CONSIGNE A
Recopiez à l'identique les lignes de données, de la toute première jusqu'à celle qui contient « користувачі мережі об », les deux incluses.

=== EXTRAIT FOURNI ===

Réutilisation du théâtre en classe entière

Réutilisation du théâtre en classe entière

Objectifs de la recherche

Implantée depuis maintenant six ans dans le cursus scolaire neuchâtelois, la FGE n’a eu que peu de temps pour prendre suffisamment racine en tant que branche disciplinaire à part entière. Cependant, ayant subi de nombreuses modifications ainsi qu’une importante évolution de statut, il me paraît judicieux d’observer les tenants et aboutissants de ce nouveau dispositif en prenant en considération le point de vue de chacun de ses acteurs (les concepteurs, les formateurs et les bénéficiaires 8 ). Afin de répondre à de nombreux questionnements, ma recherche a pour but de réaliser une étude de cas analysant la mise en place de la FGE au sein d’une classe de 7ème année HarmoS. Cette recherche s’attèle à observer les stratégies d’une enseignante dans sa mise en oeuvre du dispositif de formation.

===

CONSIGNE B
Reformulez plus brièvement le paragraphe de l'extrait qui commence par « Implantée depuis maintenant six ans », sans perdre ses faits principaux.

=== DONNÉES D'ENTRÉE ===

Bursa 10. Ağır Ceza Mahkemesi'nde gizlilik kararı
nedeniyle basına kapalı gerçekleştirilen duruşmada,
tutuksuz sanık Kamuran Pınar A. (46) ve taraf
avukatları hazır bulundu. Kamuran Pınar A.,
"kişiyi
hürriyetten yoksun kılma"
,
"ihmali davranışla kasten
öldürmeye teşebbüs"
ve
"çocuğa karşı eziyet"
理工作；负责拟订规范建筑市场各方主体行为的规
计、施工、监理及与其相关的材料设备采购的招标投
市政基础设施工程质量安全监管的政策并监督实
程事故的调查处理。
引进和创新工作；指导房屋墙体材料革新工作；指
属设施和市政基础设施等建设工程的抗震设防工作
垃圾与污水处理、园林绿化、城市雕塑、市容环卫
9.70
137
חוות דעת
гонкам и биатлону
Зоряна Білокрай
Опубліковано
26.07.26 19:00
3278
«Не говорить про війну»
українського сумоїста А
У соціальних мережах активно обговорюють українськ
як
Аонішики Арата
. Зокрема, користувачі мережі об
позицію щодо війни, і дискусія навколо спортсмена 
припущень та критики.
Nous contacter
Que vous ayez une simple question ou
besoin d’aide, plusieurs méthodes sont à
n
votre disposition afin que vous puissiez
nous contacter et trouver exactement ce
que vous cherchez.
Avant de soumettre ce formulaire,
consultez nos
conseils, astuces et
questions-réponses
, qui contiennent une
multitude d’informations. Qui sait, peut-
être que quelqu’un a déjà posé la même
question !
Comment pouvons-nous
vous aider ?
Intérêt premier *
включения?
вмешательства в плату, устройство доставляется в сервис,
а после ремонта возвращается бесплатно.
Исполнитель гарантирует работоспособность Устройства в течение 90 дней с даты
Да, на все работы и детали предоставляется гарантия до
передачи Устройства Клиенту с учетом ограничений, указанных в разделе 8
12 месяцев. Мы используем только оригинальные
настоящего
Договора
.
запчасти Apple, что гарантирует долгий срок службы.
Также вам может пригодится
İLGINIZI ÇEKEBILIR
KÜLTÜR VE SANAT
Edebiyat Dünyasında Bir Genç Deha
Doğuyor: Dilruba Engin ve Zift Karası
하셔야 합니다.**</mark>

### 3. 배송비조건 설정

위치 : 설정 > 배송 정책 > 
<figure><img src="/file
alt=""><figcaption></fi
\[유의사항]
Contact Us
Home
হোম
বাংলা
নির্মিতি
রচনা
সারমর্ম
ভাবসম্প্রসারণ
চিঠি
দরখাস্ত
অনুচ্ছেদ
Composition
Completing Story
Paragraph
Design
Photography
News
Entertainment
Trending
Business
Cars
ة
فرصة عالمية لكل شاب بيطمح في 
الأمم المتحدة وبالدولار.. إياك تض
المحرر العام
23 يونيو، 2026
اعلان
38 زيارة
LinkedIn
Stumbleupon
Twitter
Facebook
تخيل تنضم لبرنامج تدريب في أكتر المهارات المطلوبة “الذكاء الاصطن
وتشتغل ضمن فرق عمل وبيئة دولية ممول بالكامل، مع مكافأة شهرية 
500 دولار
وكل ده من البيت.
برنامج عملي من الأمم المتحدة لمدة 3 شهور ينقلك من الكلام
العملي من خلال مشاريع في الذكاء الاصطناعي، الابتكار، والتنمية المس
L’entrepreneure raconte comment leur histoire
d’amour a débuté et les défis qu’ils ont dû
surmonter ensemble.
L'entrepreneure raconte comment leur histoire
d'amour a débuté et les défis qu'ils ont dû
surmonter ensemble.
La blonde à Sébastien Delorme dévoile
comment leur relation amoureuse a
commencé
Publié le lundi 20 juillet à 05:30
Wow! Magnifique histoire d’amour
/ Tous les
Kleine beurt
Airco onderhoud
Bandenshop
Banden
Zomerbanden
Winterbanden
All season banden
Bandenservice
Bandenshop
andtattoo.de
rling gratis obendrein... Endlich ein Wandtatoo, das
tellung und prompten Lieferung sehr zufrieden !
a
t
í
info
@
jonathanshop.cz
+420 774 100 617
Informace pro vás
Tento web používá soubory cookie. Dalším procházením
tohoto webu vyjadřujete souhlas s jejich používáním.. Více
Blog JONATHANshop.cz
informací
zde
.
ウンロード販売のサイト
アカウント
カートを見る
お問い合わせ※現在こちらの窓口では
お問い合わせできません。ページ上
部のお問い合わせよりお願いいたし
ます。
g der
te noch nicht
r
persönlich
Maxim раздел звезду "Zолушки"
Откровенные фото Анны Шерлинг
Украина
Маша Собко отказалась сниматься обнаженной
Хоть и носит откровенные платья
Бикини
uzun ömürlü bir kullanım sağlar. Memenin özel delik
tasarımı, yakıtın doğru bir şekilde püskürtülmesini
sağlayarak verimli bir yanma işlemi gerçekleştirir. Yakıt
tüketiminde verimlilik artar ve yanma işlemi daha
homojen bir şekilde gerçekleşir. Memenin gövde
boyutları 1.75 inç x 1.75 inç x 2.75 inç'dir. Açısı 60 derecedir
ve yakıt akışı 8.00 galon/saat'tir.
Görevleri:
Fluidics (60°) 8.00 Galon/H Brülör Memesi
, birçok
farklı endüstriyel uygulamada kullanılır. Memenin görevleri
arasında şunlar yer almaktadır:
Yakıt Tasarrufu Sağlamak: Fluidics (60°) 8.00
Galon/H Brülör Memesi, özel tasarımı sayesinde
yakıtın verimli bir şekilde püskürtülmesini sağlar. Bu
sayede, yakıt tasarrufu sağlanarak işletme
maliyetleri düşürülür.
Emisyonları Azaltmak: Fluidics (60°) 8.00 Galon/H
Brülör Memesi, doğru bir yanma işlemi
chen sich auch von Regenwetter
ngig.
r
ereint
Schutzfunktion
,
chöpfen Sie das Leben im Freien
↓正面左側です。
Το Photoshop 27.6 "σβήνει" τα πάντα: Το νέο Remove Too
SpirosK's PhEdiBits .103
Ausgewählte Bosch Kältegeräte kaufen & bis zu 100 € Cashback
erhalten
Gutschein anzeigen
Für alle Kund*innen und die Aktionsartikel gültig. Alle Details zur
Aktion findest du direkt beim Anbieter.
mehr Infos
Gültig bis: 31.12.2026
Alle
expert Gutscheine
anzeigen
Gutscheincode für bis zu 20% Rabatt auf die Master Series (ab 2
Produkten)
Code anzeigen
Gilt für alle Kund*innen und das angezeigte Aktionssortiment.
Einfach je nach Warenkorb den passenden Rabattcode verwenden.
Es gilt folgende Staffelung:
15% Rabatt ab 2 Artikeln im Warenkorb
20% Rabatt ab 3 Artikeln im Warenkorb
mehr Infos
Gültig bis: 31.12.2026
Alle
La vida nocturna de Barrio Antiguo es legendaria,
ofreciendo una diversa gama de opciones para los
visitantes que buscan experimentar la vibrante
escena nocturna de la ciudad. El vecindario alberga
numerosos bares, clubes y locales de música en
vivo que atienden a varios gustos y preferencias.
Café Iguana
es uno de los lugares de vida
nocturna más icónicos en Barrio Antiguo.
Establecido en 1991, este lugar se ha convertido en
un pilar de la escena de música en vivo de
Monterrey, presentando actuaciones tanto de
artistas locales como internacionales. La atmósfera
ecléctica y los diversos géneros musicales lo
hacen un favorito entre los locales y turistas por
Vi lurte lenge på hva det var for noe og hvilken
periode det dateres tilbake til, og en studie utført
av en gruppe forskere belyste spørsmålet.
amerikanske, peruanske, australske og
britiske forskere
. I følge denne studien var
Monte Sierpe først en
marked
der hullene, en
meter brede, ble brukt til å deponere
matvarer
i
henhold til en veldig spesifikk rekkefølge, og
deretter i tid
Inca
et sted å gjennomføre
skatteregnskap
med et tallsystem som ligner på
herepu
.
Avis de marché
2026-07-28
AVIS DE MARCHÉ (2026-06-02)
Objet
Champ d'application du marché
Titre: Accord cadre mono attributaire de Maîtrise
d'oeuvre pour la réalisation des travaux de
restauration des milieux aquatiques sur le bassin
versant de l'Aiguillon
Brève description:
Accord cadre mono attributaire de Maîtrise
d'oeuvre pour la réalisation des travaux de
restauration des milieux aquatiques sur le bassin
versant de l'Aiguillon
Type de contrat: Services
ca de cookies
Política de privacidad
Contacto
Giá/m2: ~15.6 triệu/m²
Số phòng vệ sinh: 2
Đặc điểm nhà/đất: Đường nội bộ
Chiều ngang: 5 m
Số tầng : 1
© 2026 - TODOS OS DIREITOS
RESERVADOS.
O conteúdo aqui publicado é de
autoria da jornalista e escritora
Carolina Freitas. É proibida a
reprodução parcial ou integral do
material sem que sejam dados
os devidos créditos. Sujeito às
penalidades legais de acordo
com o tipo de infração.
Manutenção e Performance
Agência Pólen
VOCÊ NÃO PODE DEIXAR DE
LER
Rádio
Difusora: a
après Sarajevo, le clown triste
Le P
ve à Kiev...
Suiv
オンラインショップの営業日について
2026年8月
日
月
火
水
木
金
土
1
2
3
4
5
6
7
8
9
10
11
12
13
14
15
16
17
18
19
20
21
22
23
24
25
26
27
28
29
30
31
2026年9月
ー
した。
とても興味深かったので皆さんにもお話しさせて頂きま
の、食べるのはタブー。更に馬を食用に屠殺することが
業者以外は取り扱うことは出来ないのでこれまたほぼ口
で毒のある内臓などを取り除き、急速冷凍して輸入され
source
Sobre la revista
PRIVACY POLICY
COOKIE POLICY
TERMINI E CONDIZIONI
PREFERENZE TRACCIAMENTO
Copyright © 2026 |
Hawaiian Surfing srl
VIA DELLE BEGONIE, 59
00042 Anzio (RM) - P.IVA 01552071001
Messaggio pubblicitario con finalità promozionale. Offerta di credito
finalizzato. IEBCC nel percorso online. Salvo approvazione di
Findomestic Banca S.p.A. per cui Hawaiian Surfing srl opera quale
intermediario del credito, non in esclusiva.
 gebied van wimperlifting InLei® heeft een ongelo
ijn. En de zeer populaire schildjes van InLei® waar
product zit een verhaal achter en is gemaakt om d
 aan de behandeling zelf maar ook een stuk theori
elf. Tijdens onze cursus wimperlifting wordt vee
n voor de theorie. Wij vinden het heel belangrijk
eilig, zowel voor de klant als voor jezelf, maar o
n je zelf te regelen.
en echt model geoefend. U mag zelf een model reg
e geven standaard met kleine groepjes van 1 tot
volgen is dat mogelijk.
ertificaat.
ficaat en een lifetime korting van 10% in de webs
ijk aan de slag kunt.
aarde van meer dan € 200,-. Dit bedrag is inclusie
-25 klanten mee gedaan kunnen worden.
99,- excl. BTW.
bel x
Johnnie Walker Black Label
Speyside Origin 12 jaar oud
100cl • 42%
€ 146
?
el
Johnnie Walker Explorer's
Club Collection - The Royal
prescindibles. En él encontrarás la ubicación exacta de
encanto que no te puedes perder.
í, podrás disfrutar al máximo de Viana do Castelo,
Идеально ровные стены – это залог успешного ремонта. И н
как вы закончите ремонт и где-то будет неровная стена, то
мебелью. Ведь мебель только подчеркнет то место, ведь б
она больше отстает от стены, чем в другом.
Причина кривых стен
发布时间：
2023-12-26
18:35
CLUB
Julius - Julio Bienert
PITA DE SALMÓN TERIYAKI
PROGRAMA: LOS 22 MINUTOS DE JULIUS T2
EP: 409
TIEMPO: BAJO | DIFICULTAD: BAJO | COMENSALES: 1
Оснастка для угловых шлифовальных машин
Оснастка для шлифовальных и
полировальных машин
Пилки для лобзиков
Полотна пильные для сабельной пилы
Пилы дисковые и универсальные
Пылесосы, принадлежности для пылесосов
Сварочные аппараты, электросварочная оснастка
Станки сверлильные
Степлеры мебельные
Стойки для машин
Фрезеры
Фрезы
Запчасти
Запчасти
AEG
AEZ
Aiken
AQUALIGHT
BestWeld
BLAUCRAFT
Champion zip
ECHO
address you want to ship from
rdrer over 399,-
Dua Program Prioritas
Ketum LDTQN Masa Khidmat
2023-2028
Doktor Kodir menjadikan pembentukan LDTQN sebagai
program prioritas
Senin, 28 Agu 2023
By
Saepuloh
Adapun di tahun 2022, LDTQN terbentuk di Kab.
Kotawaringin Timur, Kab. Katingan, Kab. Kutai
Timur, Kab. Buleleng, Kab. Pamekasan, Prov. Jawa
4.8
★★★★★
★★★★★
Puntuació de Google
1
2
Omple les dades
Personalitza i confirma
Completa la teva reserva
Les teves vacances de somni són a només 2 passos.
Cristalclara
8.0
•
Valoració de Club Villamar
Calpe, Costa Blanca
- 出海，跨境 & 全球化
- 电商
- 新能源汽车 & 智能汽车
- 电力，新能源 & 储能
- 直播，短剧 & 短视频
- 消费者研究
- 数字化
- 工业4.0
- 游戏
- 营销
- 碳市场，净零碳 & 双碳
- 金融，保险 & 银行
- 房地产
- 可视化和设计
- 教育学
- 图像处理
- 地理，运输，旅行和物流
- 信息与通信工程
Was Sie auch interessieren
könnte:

===

RÉPONSE A
Bursa 10. Ağır Ceza Mahkemesi'nde gizlilik kararı
nedeniyle basına kapalı gerçekleştirilen duruşmada,
tutuksuz sanık Kamuran Pınar A. (46) ve taraf
avukatları hazır bulundu. Kamuran Pınar A.,
"kişiyi
hürriyetten yoksun kılma"
,
"ihmali davranışla kasten
öldürmeye teşebbüs"
ve
"çocuğa karşı eziyet"
理工作；负责拟订规范建筑市场各方主体行为的规
计、施工、监理及与其相关的材料设备采购的招标投
市政基础设施工程质量安全监管的政策并监督实
程事故的调查处理。
引进和创新工作；指导房屋墙体材料革新工作；指
属设施和市政基础设施等建设工程的抗震设防工作
垃圾与污水处理、园林绿化、城市雕塑、市容环卫
9.70
137
חוות דעת
гонкам и биатлону
Зоряна Білокрай
Опубліковано
26.07.26 19:00
3278
«Не говорить про війну»
українського сумоїста А
У соціальних мережах активно обговорюють українськ
як
Аонішики Арата
. Зокрема, користувачі мережі об

RÉPONSE B
Introduite il y a six ans dans le cursus scolaire neuchâtelois, la FGE a eu peu de temps pour s'imposer comme branche disciplinaire à part entière. Elle a toutefois connu de nombreuses modifications et une importante évolution de statut. Il me semble donc utile d'en examiner les tenants et aboutissants du point de vue de tous ses acteurs : concepteurs, formateurs et bénéficiaires. Ma recherche prend la forme d'une étude de cas sur la mise en place de la FGE dans une classe de 7e année HarmoS. Elle observe les stratégies d'une enseignante pour mettre en œuvre ce dispositif de formation.